Task:
Retype only the lines from the top of the records to the line with "Abwesenheit von Ungenauigkeiten", including that line but none of the pictures.

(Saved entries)
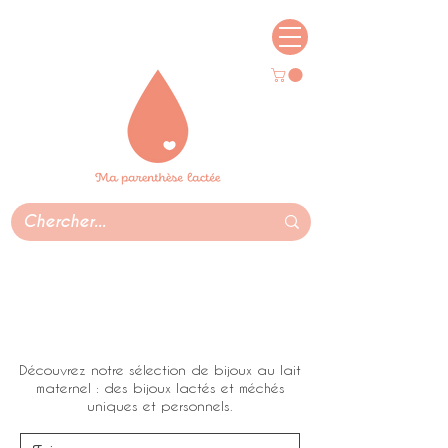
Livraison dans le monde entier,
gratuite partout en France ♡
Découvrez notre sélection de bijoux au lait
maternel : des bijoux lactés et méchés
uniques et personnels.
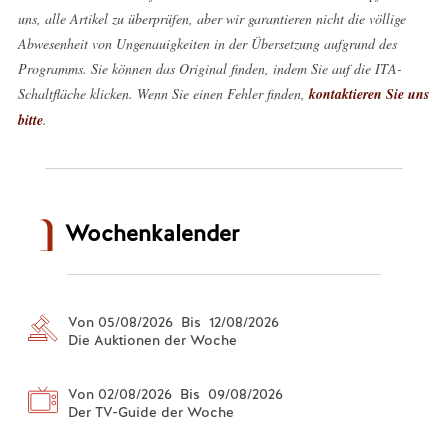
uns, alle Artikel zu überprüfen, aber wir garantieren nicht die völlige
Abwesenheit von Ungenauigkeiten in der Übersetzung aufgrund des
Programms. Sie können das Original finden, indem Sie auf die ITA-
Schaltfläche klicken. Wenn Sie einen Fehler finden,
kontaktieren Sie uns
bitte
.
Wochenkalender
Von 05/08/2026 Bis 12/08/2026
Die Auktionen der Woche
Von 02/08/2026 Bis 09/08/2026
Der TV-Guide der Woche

Solved problem:
Livraison dans le monde entier,
gratuite partout en France ♡
Découvrez notre sélection de bijoux au lait
maternel : des bijoux lactés et méchés
uniques et personnels.
uns, alle Artikel zu überprüfen, aber wir garantieren nicht die völlige
Abwesenheit von Ungenauigkeiten in der Übersetzung aufgrund des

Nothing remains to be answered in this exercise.